How to complete this task. Quote the passage of the pull request discussion below that lies between "In addition, it" and "add the demo.", inclusive.

Coming back to this PR; I think the main thing would be to expand the new test you added to cover more scenarios of recasting to make sure that it does not accidentally incur errors. I added a few scenarios in a separate comment. If you can think of any others, please add them.
If we don't have a test to check that the init raises an error if the new parameter is not a boolean, we need to add that one too.
In addition, it might be good to add a line to the docstrings under the init, saying that it has the option to match dtypes as well.
And last but not least, it would be great if you could add a code demo in this file: https://github.com/feature-engine/feature_engine/blob/main/docs/user_guide/preprocessing/MatchVariables.rst so that users can see how to use this transformer.
Thanks a lot for the suggestion and the implementation. I think overall these are minor changes, and then we are good to go!
Well done!
I think that I added the necessary docstring in the new line 72 and the bool check in the new line 171. I can add the demo.
Hey @kylegilde
Any chance we could have the tests and demo by Thursday morning?
I am releasing a new version that fixes some bugs and adds some new functionality. it would be great if we can make this one part of the release.
I know it's short notice and I took ages to review. But I thought I'd try :p
Hey @kylegilde
Any chance we could have the tests and demo by Thursday morning?

Dataset entries.
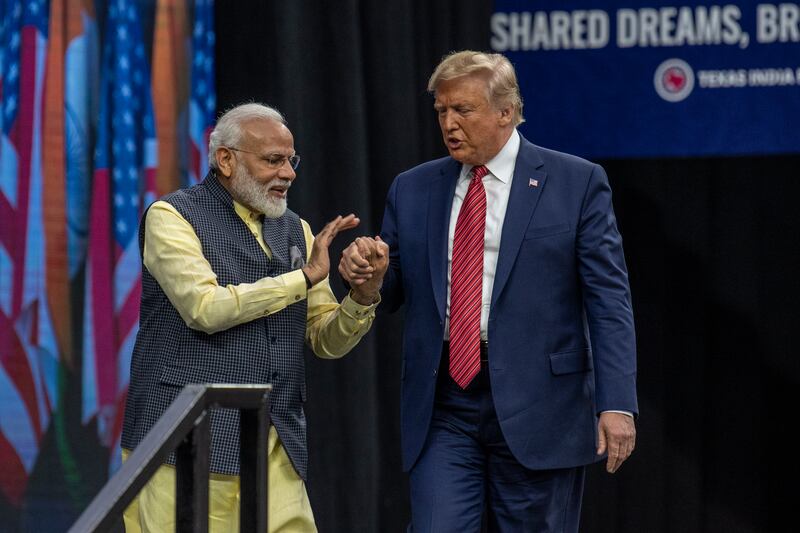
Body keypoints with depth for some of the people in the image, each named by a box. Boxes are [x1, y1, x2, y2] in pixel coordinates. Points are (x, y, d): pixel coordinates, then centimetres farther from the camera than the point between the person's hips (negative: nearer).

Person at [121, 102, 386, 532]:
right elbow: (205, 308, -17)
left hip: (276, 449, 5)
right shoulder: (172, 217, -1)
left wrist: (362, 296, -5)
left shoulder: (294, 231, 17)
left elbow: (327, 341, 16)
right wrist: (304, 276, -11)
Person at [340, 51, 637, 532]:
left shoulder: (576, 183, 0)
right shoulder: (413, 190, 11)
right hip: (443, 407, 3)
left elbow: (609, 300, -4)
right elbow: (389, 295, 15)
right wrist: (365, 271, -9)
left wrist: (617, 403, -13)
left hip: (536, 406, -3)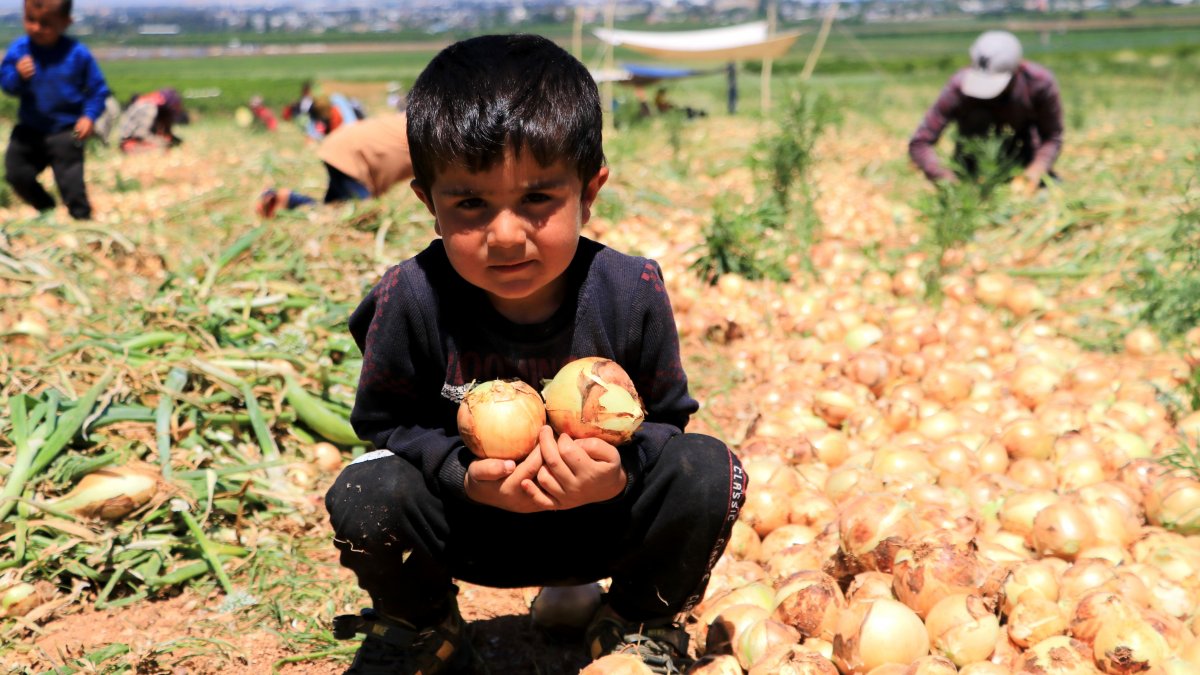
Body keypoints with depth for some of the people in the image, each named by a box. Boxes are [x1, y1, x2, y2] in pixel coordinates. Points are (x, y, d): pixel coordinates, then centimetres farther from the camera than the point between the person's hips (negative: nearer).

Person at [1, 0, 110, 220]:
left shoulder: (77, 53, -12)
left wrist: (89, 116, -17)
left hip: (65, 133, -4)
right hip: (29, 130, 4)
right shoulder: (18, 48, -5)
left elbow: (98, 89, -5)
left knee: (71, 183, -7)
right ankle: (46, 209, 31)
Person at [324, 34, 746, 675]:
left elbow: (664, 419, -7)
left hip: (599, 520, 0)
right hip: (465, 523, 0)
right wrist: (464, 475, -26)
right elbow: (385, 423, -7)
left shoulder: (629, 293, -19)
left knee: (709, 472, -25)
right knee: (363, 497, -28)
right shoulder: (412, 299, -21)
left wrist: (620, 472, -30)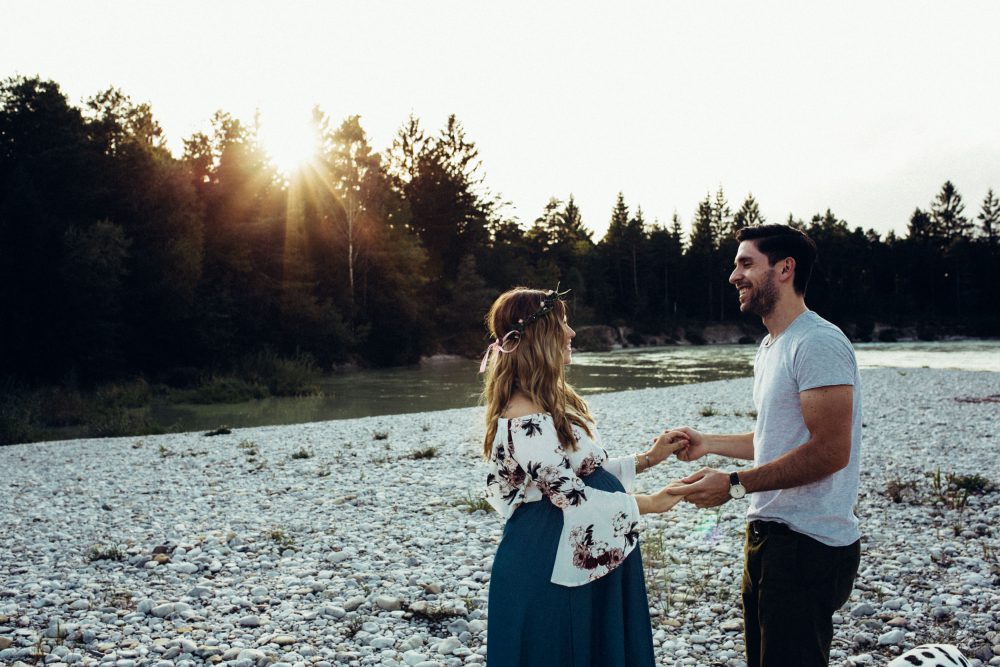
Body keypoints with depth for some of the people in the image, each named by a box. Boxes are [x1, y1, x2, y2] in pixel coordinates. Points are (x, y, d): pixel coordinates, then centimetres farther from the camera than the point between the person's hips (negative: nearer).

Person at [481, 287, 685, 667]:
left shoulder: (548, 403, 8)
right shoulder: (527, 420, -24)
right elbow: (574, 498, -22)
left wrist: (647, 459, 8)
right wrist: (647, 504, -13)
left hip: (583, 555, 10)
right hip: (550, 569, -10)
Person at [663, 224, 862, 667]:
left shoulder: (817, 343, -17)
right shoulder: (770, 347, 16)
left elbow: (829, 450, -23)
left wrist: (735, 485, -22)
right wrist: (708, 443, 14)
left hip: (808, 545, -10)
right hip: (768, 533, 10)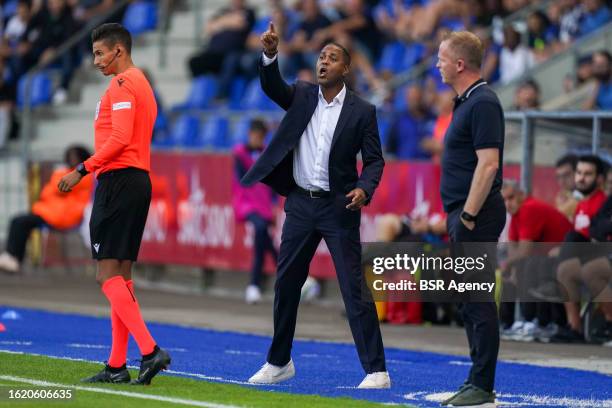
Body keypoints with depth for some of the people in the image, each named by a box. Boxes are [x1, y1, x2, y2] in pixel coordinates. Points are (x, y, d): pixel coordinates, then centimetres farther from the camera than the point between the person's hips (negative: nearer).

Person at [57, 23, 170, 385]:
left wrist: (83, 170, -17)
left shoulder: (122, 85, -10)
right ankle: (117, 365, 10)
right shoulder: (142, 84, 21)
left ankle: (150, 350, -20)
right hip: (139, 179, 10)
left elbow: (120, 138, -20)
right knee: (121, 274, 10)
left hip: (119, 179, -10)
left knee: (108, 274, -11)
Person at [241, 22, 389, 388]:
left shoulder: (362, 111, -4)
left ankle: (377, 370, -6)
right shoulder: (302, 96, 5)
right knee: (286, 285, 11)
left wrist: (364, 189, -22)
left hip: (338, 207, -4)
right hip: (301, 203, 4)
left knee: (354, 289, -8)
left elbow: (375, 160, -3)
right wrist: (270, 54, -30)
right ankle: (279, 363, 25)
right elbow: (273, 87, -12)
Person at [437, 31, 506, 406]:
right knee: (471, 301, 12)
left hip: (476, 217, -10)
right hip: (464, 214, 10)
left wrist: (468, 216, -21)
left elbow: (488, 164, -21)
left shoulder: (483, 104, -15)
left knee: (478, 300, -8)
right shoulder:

Answer to the exercise.
In addition, it might be good to add a line to the docstrings under the init, saying that it has the option to match dtypes as well.
And last but not least, it would be great if you could add a code demo in this file: https://github.com/feature-engine/feature_engine/blob/main/docs/user_guide/preprocessing/MatchVariables.rst so that users can see how to use this transformer.
Thanks a lot for the suggestion and the implementation. I think overall these are minor changes, and then we are good to go!
Well done!
I think that I added the necessary docstring in the new line 72 and the bool check in the new line 171. I can add the demo.